Dataset records
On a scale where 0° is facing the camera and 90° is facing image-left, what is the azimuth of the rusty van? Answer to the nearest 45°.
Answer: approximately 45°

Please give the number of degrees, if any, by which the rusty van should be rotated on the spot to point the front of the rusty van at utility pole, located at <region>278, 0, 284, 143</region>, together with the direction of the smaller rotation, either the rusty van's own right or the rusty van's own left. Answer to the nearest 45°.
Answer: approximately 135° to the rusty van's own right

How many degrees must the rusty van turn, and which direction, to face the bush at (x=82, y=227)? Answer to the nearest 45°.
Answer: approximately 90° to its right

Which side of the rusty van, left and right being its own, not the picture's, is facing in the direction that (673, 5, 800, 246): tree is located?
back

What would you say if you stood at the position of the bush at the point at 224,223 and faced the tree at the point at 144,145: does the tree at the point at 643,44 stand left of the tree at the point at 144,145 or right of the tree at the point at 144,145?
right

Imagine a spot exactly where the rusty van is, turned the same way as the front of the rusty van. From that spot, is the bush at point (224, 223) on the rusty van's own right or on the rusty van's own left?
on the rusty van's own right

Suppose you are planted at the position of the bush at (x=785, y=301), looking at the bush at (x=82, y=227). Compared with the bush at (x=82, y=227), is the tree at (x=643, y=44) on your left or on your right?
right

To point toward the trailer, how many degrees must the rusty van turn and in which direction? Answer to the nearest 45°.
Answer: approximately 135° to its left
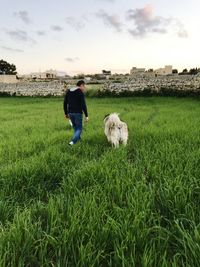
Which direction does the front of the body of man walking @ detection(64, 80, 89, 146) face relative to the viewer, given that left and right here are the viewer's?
facing away from the viewer and to the right of the viewer

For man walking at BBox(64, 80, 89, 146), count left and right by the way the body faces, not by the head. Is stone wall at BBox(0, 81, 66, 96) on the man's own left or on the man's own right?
on the man's own left

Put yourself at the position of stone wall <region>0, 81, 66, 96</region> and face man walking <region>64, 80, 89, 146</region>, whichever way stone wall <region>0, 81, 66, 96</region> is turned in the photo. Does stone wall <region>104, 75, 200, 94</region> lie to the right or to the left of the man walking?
left

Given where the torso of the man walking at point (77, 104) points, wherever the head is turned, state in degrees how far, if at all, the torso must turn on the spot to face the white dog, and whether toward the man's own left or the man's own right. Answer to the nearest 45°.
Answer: approximately 90° to the man's own right

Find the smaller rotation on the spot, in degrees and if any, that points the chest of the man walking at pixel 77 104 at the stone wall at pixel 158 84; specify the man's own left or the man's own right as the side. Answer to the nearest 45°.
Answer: approximately 45° to the man's own left

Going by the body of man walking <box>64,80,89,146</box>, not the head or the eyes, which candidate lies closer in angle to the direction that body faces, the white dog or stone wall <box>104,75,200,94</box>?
the stone wall

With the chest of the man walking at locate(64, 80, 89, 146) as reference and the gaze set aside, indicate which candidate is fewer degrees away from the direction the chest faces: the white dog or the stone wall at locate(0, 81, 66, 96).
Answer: the stone wall
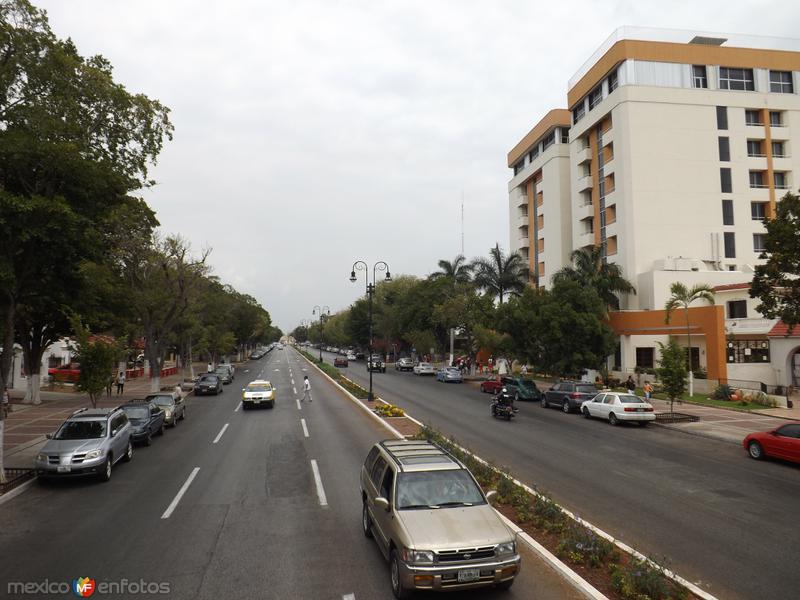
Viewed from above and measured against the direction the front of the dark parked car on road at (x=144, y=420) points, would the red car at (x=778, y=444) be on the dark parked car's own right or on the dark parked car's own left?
on the dark parked car's own left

◆ **EXERCISE OBJECTIVE**: From the first line to the last, retype the data exactly, but omit every image.

◆ **RESPONSE FOR THIS EXERCISE**:
On a scale where 0° is facing the camera and 90° is facing image-left, what is the azimuth of the rusty van? Answer to the nearest 45°.
Answer: approximately 45°

Please give the number of degrees, if any, by which the rusty van should be rotated on the spot to point the front of the rusty van at utility pole, located at <region>278, 0, 284, 143</region>, together with the direction of the smaller rotation, either the rusty van's own right or the rusty van's own left. Answer to the nearest 45°.
Answer: approximately 135° to the rusty van's own right

How many degrees must the rusty van turn, and which direction, to face the bush at (x=82, y=227)? Answer to the nearest 45°.
Answer: approximately 90° to its right

Which side of the rusty van, left and right being its own, not the picture's, is facing in the direction that (673, 5, 800, 246): tree is located?
back

What would you say if you stood at the position of the bush at the point at 224,223 and faced the tree at the point at 144,145: does the tree at the point at 643,44 stand left of the tree at the point at 144,145 or right of the tree at the point at 144,145?
right

Imagine a spot exactly where the rusty van is, turned the same way as the front of the rusty van. From that spot, is the bush at point (224, 223) on the rusty van's own right or on the rusty van's own left?
on the rusty van's own right

Suppose you are planted at the position of the bush at (x=785, y=301), looking at the bush at (x=82, y=227). Compared with the bush at (x=82, y=227), is the tree at (x=643, y=44) on your left or on your right?
right

To point toward the trailer, how many degrees must the rusty van turn and in which direction? Answer to the nearest 45°.
Answer: approximately 135° to its left
Which direction does the front of the body of man walking @ detection(64, 80, 89, 146) face relative to the viewer, given that left and right here are the viewer's?
facing away from the viewer and to the right of the viewer

For man walking at BBox(64, 80, 89, 146), count left and right by the way the body faces, not by the head. Is stone wall at BBox(0, 81, 66, 96) on the man's own left or on the man's own right?
on the man's own left

Put yourself at the position of stone wall <region>0, 81, 66, 96</region> and face man walking <region>64, 80, 89, 146</region>, whichever way stone wall <region>0, 81, 66, 96</region> is turned in the photo. Does stone wall <region>104, 75, 200, 94</region> lie to the right or to the left of the man walking?
left

Given where the torso of the man walking at point (77, 104) points, wherever the head is turned, state in degrees how far, if at all, the torso must turn on the spot to face the white dog, and whether toward the man's own left or the man's own right. Answer to the nearest 45°.
Answer: approximately 90° to the man's own right

Find the smaller rotation on the spot, in degrees and if any, that points the chest of the man walking at pixel 77 104 at the stone wall at pixel 158 84; specify the man's own left or the man's own right as the side. Answer to the nearest 45°.
Answer: approximately 45° to the man's own left

Going by the body of man walking <box>64,80,89,146</box>, not the head or the eyes, which candidate lies closer in angle to the direction that body faces, the white dog or stone wall <box>104,75,200,94</box>?
the stone wall

With the chest of the man walking at locate(64, 80, 89, 146) as reference and the gaze set aside, indicate which candidate is fewer degrees away from the direction the chest faces: the white dog or the stone wall at locate(0, 81, 66, 96).
Answer: the stone wall
Viewed from above and measured against the direction the front of the dark parked car on road at (x=144, y=420) points, would the red car at (x=778, y=444) be on the dark parked car's own right or on the dark parked car's own left?
on the dark parked car's own left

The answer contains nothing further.